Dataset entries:
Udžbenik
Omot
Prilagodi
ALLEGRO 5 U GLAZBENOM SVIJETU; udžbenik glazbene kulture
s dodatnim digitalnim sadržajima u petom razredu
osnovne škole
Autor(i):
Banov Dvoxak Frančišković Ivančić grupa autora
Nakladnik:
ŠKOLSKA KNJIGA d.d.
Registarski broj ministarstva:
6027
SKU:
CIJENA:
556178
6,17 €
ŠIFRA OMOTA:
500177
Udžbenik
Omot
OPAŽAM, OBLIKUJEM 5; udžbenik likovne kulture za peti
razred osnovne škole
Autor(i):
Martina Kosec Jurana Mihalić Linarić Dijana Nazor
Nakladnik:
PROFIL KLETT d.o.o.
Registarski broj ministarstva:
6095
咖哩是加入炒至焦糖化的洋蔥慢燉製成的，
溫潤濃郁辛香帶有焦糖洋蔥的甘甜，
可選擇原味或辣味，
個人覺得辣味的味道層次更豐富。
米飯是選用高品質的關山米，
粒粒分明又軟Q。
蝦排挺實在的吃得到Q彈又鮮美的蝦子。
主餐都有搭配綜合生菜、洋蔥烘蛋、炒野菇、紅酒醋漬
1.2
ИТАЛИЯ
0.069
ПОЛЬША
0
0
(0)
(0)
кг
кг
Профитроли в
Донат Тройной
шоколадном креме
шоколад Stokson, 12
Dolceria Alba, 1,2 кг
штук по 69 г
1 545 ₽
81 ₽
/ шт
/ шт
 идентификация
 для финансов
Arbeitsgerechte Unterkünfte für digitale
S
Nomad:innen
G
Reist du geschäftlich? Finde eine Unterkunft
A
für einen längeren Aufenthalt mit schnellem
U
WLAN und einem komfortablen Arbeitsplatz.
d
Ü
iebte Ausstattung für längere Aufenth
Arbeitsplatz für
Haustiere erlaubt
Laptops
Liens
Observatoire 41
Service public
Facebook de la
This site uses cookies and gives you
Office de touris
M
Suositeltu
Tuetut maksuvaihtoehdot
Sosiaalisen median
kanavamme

TASK TO CARRY OUT: Copy nothing except the lines from the one with "Service public" through the end of the records; keep each exactly as it appears, first and last included.

EXERCISE OUTPUT:
Service public
Facebook de la
This site uses cookies and gives you
Office de touris
M
Suositeltu
Tuetut maksuvaihtoehdot
Sosiaalisen median
kanavamme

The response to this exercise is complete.